04
Feb
12

An analogy

I like peanut-butter and jelly sandwiches. I like them a lot. I like them for a variety of reasons.

I also like filet mignon Wellington and creme brûlée.

But I am fully prepared to admit that the preparation of a PBJ is easy. Almost brainless. The preparation of the other dish might quite rightly qualify as culinary art, if well executed. And you’d never get a job as a chef if all you could do was make PBJs.

So why do we defer to the tastes of the masses when evaluating music? I thought educated people understood that argumentum ad populum is a fallacy.

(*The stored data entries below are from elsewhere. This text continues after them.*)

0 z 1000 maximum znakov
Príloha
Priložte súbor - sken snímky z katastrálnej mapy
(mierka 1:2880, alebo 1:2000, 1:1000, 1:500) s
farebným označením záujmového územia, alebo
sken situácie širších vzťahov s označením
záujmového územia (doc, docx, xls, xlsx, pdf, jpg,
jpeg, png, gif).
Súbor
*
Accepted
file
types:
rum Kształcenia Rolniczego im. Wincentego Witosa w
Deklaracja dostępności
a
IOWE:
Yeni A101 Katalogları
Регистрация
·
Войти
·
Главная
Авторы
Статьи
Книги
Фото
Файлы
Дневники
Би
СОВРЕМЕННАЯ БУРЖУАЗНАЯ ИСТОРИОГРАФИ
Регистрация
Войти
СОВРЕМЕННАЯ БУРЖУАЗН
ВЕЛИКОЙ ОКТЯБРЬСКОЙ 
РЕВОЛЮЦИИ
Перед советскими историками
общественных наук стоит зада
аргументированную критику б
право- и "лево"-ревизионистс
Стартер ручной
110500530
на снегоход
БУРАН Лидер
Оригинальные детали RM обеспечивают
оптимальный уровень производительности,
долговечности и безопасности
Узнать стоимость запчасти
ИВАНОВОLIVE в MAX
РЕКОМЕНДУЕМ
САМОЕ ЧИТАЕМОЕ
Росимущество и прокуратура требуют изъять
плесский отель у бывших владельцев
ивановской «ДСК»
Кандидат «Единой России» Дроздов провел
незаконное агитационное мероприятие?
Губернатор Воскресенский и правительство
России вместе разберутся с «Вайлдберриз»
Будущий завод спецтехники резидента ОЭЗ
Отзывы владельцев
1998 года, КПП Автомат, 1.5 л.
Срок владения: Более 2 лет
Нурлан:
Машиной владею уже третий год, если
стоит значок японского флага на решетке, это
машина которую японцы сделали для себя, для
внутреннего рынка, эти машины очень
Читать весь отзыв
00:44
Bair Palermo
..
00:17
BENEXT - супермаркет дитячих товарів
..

The fact that you “like” something isn’t enough to support a claim that it has value which must be universally acknowledged. But for some reason people have enshrined the attitude conveyed in Frank Zappa’s famous quote: “if it sounds good to you, it’s bitchin’!” Which on a certain level is fine, as long as you don’t cross the line into canonizing the mundane and the easy. I think PBJs are bitchin’, but I also think they’re a poor example of culinary skill. You’ll never catch me donating to the Foundation for the Dissemination of Peanut-Butter-and-Jelly-Sandwich-Making Techniques. I’m not arguing that we shouldn’t enjoy peanut-butter sandwiches. Just that we should call a spade a spade.

So here I sit, watching in horror as people snarf down, almost exclusively all the PBJs on offer from bands like Coldplay, or “artists” like Ben Folds. Meanwhile, Bach’s creme brûlée is starting to grow mold. Those who consider themselves “omnivores” are no consolation. How can you equate peanut-butter and jelly with complicated dishes that require lots of knowledge and experience to create?